» RECORD LIST:
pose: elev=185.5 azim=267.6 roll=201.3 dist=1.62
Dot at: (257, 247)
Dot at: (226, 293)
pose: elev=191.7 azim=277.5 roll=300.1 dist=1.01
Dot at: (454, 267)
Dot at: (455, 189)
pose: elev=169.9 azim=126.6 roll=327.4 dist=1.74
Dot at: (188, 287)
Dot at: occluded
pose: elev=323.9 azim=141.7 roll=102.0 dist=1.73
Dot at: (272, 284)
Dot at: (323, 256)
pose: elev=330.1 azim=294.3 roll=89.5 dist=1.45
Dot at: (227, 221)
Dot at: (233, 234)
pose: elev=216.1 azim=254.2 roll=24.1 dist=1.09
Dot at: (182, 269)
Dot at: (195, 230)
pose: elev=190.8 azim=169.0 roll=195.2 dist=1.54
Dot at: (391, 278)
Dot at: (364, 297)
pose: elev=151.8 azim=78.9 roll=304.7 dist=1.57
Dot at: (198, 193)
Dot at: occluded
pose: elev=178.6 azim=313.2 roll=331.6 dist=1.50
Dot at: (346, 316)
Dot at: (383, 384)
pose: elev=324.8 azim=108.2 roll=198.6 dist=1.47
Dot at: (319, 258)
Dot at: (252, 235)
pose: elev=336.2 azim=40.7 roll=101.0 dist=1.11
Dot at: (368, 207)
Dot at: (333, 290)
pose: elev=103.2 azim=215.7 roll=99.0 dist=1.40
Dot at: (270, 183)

» AIM OF THE EXERCISE:
Reproduce all of the material above word for word, keeping every line in its original order.

» TASK OUTPUT:
pose: elev=185.5 azim=267.6 roll=201.3 dist=1.62
Dot at: (257, 247)
Dot at: (226, 293)
pose: elev=191.7 azim=277.5 roll=300.1 dist=1.01
Dot at: (454, 267)
Dot at: (455, 189)
pose: elev=169.9 azim=126.6 roll=327.4 dist=1.74
Dot at: (188, 287)
Dot at: occluded
pose: elev=323.9 azim=141.7 roll=102.0 dist=1.73
Dot at: (272, 284)
Dot at: (323, 256)
pose: elev=330.1 azim=294.3 roll=89.5 dist=1.45
Dot at: (227, 221)
Dot at: (233, 234)
pose: elev=216.1 azim=254.2 roll=24.1 dist=1.09
Dot at: (182, 269)
Dot at: (195, 230)
pose: elev=190.8 azim=169.0 roll=195.2 dist=1.54
Dot at: (391, 278)
Dot at: (364, 297)
pose: elev=151.8 azim=78.9 roll=304.7 dist=1.57
Dot at: (198, 193)
Dot at: occluded
pose: elev=178.6 azim=313.2 roll=331.6 dist=1.50
Dot at: (346, 316)
Dot at: (383, 384)
pose: elev=324.8 azim=108.2 roll=198.6 dist=1.47
Dot at: (319, 258)
Dot at: (252, 235)
pose: elev=336.2 azim=40.7 roll=101.0 dist=1.11
Dot at: (368, 207)
Dot at: (333, 290)
pose: elev=103.2 azim=215.7 roll=99.0 dist=1.40
Dot at: (270, 183)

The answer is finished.